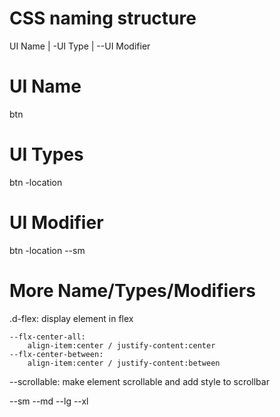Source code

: # CSS naming structure
UI Name   |   -UI Type   |   --UI Modifier

# UI Name
btn

# UI Types
btn
    -location

# UI Modifier
btn
    -location
        --sm

# More Name/Types/Modifiers

.d-flex:
    display element in flex

    --flx-center-all:
        align-item:center / justify-content:center
    --flx-center-between:
        align-item:center / justify-content:between

--scrollable:
    make element scrollable and add style to scrollbar
    
--sm
--md
--lg
--xl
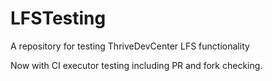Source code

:# LFSTesting
A repository for testing ThriveDevCenter LFS functionality

Now with CI executor testing including PR and fork checking.
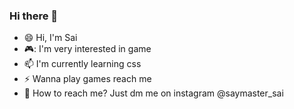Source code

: ### Hi there 👋

<!--
**SayMaster-Sai/Saymaster-Sai** is a ✨ _special_ ✨ repository because its `README.md` (this file) appears on your GitHub profile.

Here are some ideas to get you started:

- 🔭 I’m currently working on ...
- 🌱 I’m currently learning ...
- 👯 I’m looking to collaborate on ...
- 🤔 I’m looking for help with ...
- 💬 Ask me about ...
- 📫 How to reach me: ...
- 😄 Pronouns: ...
- ⚡ Fun fact: ...
-->

- 😄 Hi, I'm Sai
- :video_game:: I'm very interested in game
- 📫 I'm currently learning css
- ⚡ Wanna play games reach me
- 💬 How to reach me? Just dm me on instagram @saymaster_sai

▶ _WHAT NEEDS TO BE DONE_: Repeat the records from the line with "CSS naming structure" to the line with "A repository for", including both of those lines, and leave the pictures out of your answer.

▶ _ANSWER BELOW_:
: # CSS naming structure
UI Name   |   -UI Type   |   --UI Modifier

# UI Name
btn

# UI Types
btn
    -location

# UI Modifier
btn
    -location
        --sm

# More Name/Types/Modifiers

.d-flex:
    display element in flex

    --flx-center-all:
        align-item:center / justify-content:center
    --flx-center-between:
        align-item:center / justify-content:between

--scrollable:
    make element scrollable and add style to scrollbar
    
--sm
--md
--lg
--xl
Source code

:# LFSTesting
A repository for testing ThriveDevCenter LFS functionality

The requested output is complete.